Incompatible dimensions error in cor function


I am trying to write a function that calculates the correlation between my dependent variable and the independent variables so that I can find the perfect lag for my data before I put it into a regression model. I want to calculate the optimal lag for each quarter(I mean each quarter of the years I am inspecting) of my training data and then average the resulting correlations for each of the lags. A lag of 1 means that my dependent variable in t is best described by my variables in t-1. One could think of this as doing crossvalidation basically. My code is as follows:

Korrelations.Maximierer = function(Aktie, Kategorie){

  Ergebnis = matrix(nrow = 114,ncol =  18)

  for(tmp in 1:18){
    Start.Test=1*tmp
    Ende.Test=13*tmp
    Untersuchungszeitraum = Aktie[Start.Test:Ende.Test]

    for(i in 0:113){
      int.low=96-i+18*tmp
      int.high=108-i+18*tmp

      Ergebnis[i+1,tmp]=mean(abs(cor(Untersuchungszeitraum,Kategorie[int.low:int.high,-1],
      method = "spearman")))
    }
  }  
  return(Ergebnis)
}

My data is measured in weeks thats why each quarter consists of 13 data points.

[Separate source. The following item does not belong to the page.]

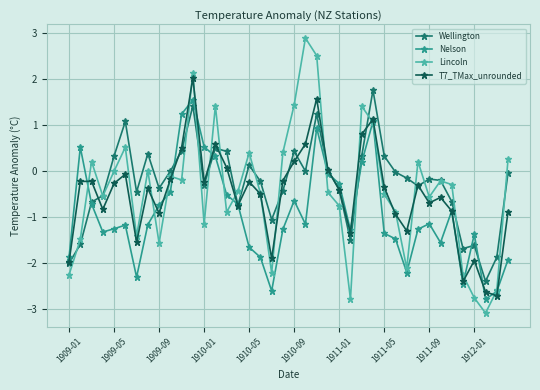

After their last crossing, which series has the higher values: Nelson or Lincoln?

Lincoln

Furthermore I am inspecting 4,5 Years of data hence 18 quarters. I have got data for my independent variables up to 113 weeks before the first data point of the dependent variable. When I run this I get following error message:

Error in cor(Untersuchungszeitraum, Kategorie[int.low:int.high, -1],
method = "spearman") : 
incompatible dimensions In addition: There were 50 or more warnings
(use   warnings() to see the first 50) 

Typing in 'warnings()' tells me that the standart deviation is zero, what also irritates me.

I run the code for the first sample by hand and both "Untersuchungszeitraum" and "Kategorie[int.low:int.high]" have the same number of rows and hence the correlation should be computeable.

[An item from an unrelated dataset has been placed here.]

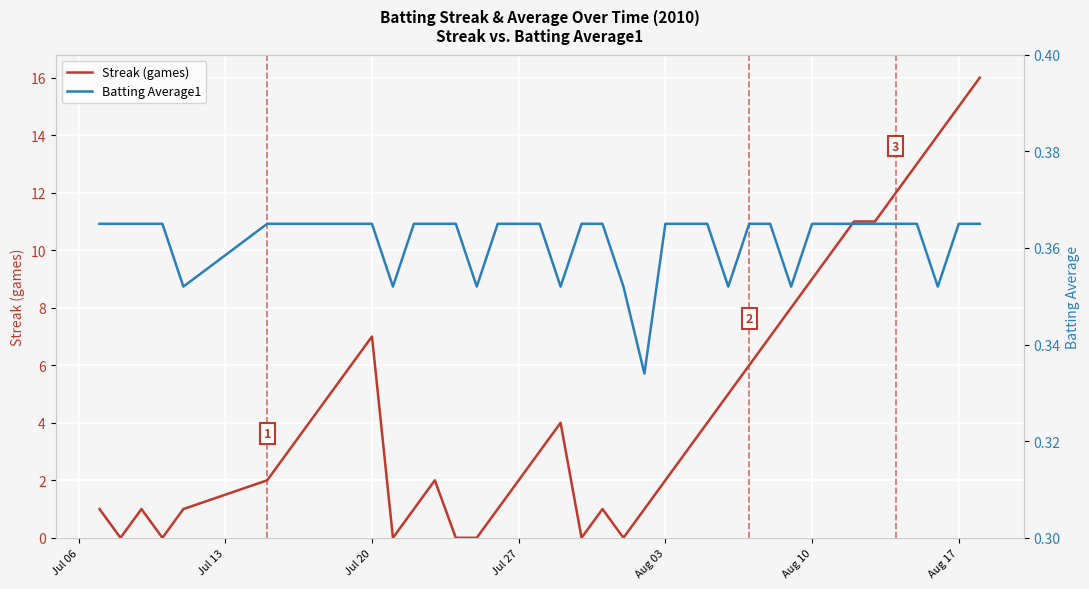

At how many categories does at least one series exceed 13?

3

After setting my x and y manually, basically just copy pasting the code from my skript and setting tmp = 1 and i = 0 by hand, so omitting the for loops. I tried calculating the correlation for the resulting dataframes and got the result I was looking for. Plus the standard deviation is zero error.

I do not understand why this works when I typ it in by hand and not when I use the skript. Also some insight in the standard deviation is zero error would be nice. Thank you for any help!


Solution

  • I think that the problem might be that Start.Test and Ende.Test are not calculated correctly. Kategorie[int.low:int.high,-1] will always be a vector of length 12 (int.high - int.low = 12 for all values of i and tmp), but the length of Untersuchungszeitraum will be Ende.Test - Start.Test = 12 * tmp. This means that the vectors will have the same length for the first iteration in the for-loop, but not after that.

    I don't really understand what the code is supposed to do, but one possibility is that you meant to do

    Start.test = 1 + tmp
    Ende.test = 13 + tmp